Directions:
Please quote all of the lines below verbatim, leaving the pictures out of your answer.

[Page images with their extracted text]
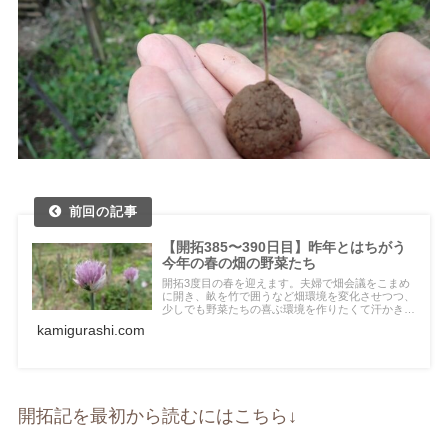
【開拓385〜390日目】昨年とはちがう
今年の春の畑の野菜たち
開拓3度目の春を迎えます。夫婦で畑会議をこまめ
に開き、畝を竹で囲うなど畑環境を変化させつつ、
少しでも野菜たちの喜ぶ環境を作りたくて汗かき取
り組んでいます。この環境で育ちにくい野菜があり
kamigurashi.com
ますが、モグラにも負けず元気に育つ野菜も増えて
きました。
開拓記を最初から読むにはこちら↓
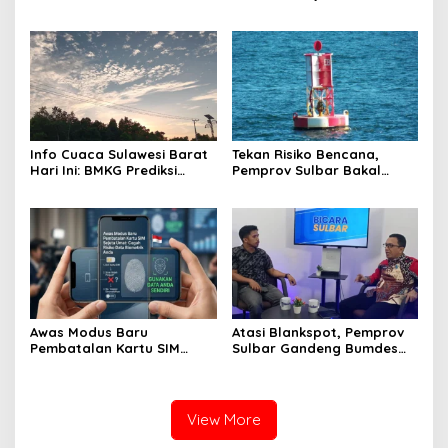
Mamuju Amankan Jalur
Personel Genjot
SPBU Kali Mamuju
Transformasi Digital
Info Cuaca Sulawesi Barat
Tekan Risiko Bencana,
Hari Ini: BMKG Prediksi
Pemprov Sulbar Bakal
Seluruh Wilayah Berawan
Adopsi Alat Deteksi Gempa
dari Jepang
Awas Modus Baru
Atasi Blankspot, Pemprov
Pembatalan Kartu SIM
Sulbar Gandeng Bumdes
Sejuta Umat, Pemprov
Pasang Wifi Gratis di Desa
Sulbar Ingatkan Bahaya
Terpencil
Registrasi Wajah Penjual
View More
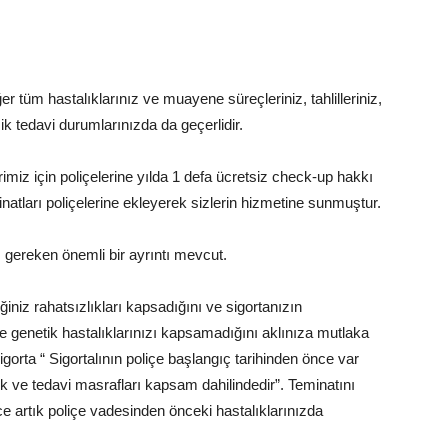
r tüm hastalıklarınız ve muayene süreçleriniz, tahlilleriniz,
ik tedavi durumlarınızda da geçerlidir.
erimiz için poliçelerine yılda 1 defa ücretsiz check-up hakkı
eminatları poliçelerine ekleyerek sizlerin hizmetine sunmuştur.
 gereken önemli bir ayrıntı mevcut.
ğiniz rahatsızlıkları kapsadığını ve sigortanızın
ve genetik hastalıklarınızı kapsamadığını aklınıza mutlaka
rta “ Sigortalının poliçe başlangıç tarihinden önce var
ağlık ve tedavi masrafları kapsam dahilindedir”. Teminatını
e artık poliçe vadesinden önceki hastalıklarınızda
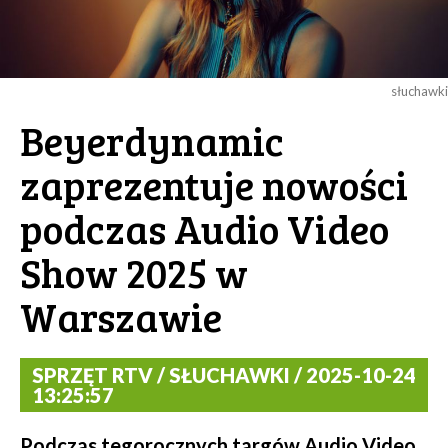
słuchawki
Beyerdynamic
zaprezentuje nowości
podczas Audio Video
Show 2025 w
Warszawie
SPRZĘT RTV / SŁUCHAWKI / 2025-10-24
13:25:57
Podczas tegorocznych targów Audio Video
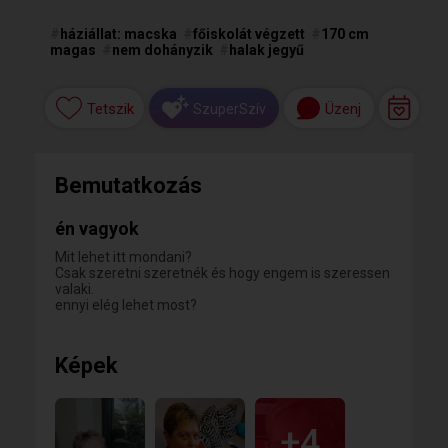
#
háziállat: macska
#
főiskolát végzett
#
170 cm
magas
#
nem dohányzik
#
halak jegyű
Tetszik
Üzenj
SzuperSzív
Bemutatkozás
én vagyok
Mit lehet itt mondani?
Csak szeretni szeretnék és hogy engem is szeressen
valaki.
ennyi elég lehet most?
Képek
+4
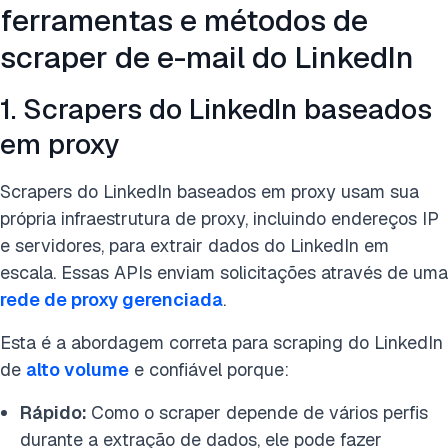
ferramentas e métodos de
scraper de e-mail do LinkedIn
1. Scrapers do LinkedIn baseados
em proxy
Scrapers do LinkedIn baseados em proxy usam sua
própria infraestrutura de proxy, incluindo endereços IP
e servidores, para extrair dados do LinkedIn em
escala. Essas APIs enviam solicitações através de uma
rede de proxy gerenciada
.
Esta é a abordagem correta para scraping do LinkedIn
de
alto volume
e confiável porque:
Rápido:
Como o scraper depende de vários perfis
durante a extração de dados, ele pode fazer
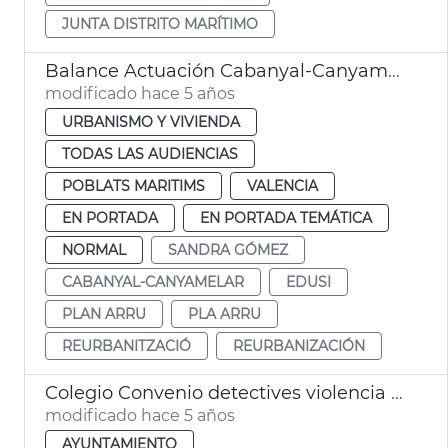
JUNTA DISTRITO MARÍTIMO
Balance Actuación Cabanyal-Canyamelar
modificado hace 5 años
URBANISMO Y VIVIENDA
TODAS LAS AUDIENCIAS
POBLATS MARITIMS
VALENCIA
EN PORTADA
EN PORTADA TEMÁTICA
NORMAL
SANDRA GÓMEZ
CABANYAL-CANYAMELAR
EDUSI
PLAN ARRU
PLA ARRU
REURBANITZACIÓ
REURBANIZACIÓN
Colegio Convenio detectives violencia machista
modificado hace 5 años
AYUNTAMIENTO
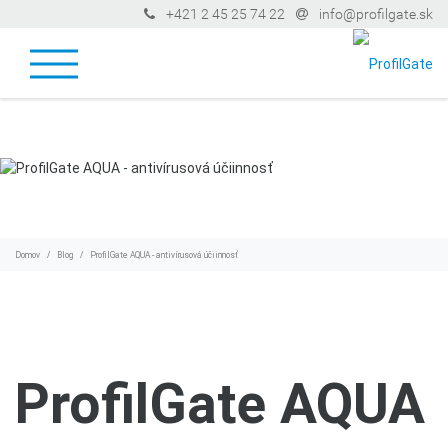
+421 2 45 25 74 22
info@profilgate.sk
Domov
Blog
ProfilGate AQUA - antivírusová účiinnosť
ProfilGate AQUA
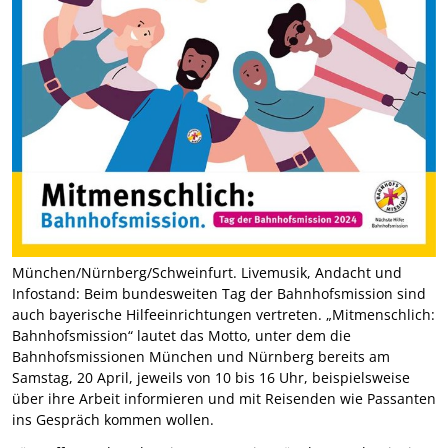
München/Nürnberg/Schweinfurt. Livemusik, Andacht und
Infostand: Beim bundesweiten Tag der Bahnhofsmission sind
auch bayerische Hilfeeinrichtungen vertreten. „Mitmenschlich:
Bahnhofsmission“ lautet das Motto, unter dem die
Bahnhofsmissionen München und Nürnberg bereits am
Samstag, 20 April, jeweils von 10 bis 16 Uhr, beispielsweise
über ihre Arbeit informieren und mit Reisenden wie Passanten
ins Gespräch kommen wollen.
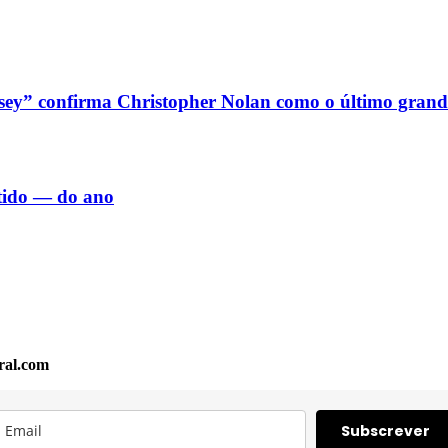
sey” confirma Christopher Nolan como o último grand
rtido — do ano
ral.com
Subscrever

Response to this exercise:
【開拓385〜390日目】昨年とはちがう
今年の春の畑の野菜たち
開拓3度目の春を迎えます。夫婦で畑会議をこまめ
に開き、畝を竹で囲うなど畑環境を変化させつつ、
少しでも野菜たちの喜ぶ環境を作りたくて汗かき取
り組んでいます。この環境で育ちにくい野菜があり
kamigurashi.com
ますが、モグラにも負けず元気に育つ野菜も増えて
きました。
開拓記を最初から読むにはこちら↓
Mamuju Amankan Jalur
Personel Genjot
SPBU Kali Mamuju
Transformasi Digital
Info Cuaca Sulawesi Barat
Tekan Risiko Bencana,
Hari Ini: BMKG Prediksi
Pemprov Sulbar Bakal
Seluruh Wilayah Berawan
Adopsi Alat Deteksi Gempa
dari Jepang
Awas Modus Baru
Atasi Blankspot, Pemprov
Pembatalan Kartu SIM
Sulbar Gandeng Bumdes
Sejuta Umat, Pemprov
Pasang Wifi Gratis di Desa
Sulbar Ingatkan Bahaya
Terpencil
Registrasi Wajah Penjual
View More
r tüm hastalıklarınız ve muayene süreçleriniz, tahlilleriniz,
ik tedavi durumlarınızda da geçerlidir.
erimiz için poliçelerine yılda 1 defa ücretsiz check-up hakkı
eminatları poliçelerine ekleyerek sizlerin hizmetine sunmuştur.
 gereken önemli bir ayrıntı mevcut.
ğiniz rahatsızlıkları kapsadığını ve sigortanızın
ve genetik hastalıklarınızı kapsamadığını aklınıza mutlaka
rta “ Sigortalının poliçe başlangıç tarihinden önce var
ağlık ve tedavi masrafları kapsam dahilindedir”. Teminatını
e artık poliçe vadesinden önceki hastalıklarınızda
słuchawki
Beyerdynamic
zaprezentuje nowości
podczas Audio Video
Show 2025 w
Warszawie
SPRZĘT RTV / SŁUCHAWKI / 2025-10-24
13:25:57
Podczas tegorocznych targów Audio Video
#
háziállat: macska
#
főiskolát végzett
#
170 cm
magas
#
nem dohányzik
#
halak jegyű
Tetszik
Üzenj
SzuperSzív
Bemutatkozás
én vagyok
Mit lehet itt mondani?
Csak szeretni szeretnék és hogy engem is szeressen
valaki.
ennyi elég lehet most?
Képek
+4
ferramentas e métodos de
scraper de e-mail do LinkedIn
1. Scrapers do LinkedIn baseados
em proxy
Scrapers do LinkedIn baseados em proxy usam sua
própria infraestrutura de proxy, incluindo endereços IP
e servidores, para extrair dados do LinkedIn em
escala. Essas APIs enviam solicitações através de uma
rede de proxy gerenciada
.
Esta é a abordagem correta para scraping do LinkedIn
de
alto volume
e confiável porque:
Rápido:
Como o scraper depende de vários perfis
durante a extração de dados, ele pode fazer
JUNTA DISTRITO MARÍTIMO
Balance Actuación Cabanyal-Canyamelar
modificado hace 5 años
URBANISMO Y VIVIENDA
TODAS LAS AUDIENCIAS
POBLATS MARITIMS
VALENCIA
EN PORTADA
EN PORTADA TEMÁTICA
NORMAL
SANDRA GÓMEZ
CABANYAL-CANYAMELAR
EDUSI
PLAN ARRU
PLA ARRU
REURBANITZACIÓ
REURBANIZACIÓN
Colegio Convenio detectives violencia machista
modificado hace 5 años
AYUNTAMIENTO
+421 2 45 25 74 22
info@profilgate.sk
Domov
Blog
ProfilGate AQUA - antivírusová účiinnosť
ProfilGate AQUA
München/Nürnberg/Schweinfurt. Livemusik, Andacht und
Infostand: Beim bundesweiten Tag der Bahnhofsmission sind
auch bayerische Hilfeeinrichtungen vertreten. „Mitmenschlich:
Bahnhofsmission“ lautet das Motto, unter dem die
Bahnhofsmissionen München und Nürnberg bereits am
Samstag, 20 April, jeweils von 10 bis 16 Uhr, beispielsweise
über ihre Arbeit informieren und mit Reisenden wie Passanten
ins Gespräch kommen wollen.
sey” confirma Christopher Nolan como o último grand
rtido — do ano
ral.com
Subscrever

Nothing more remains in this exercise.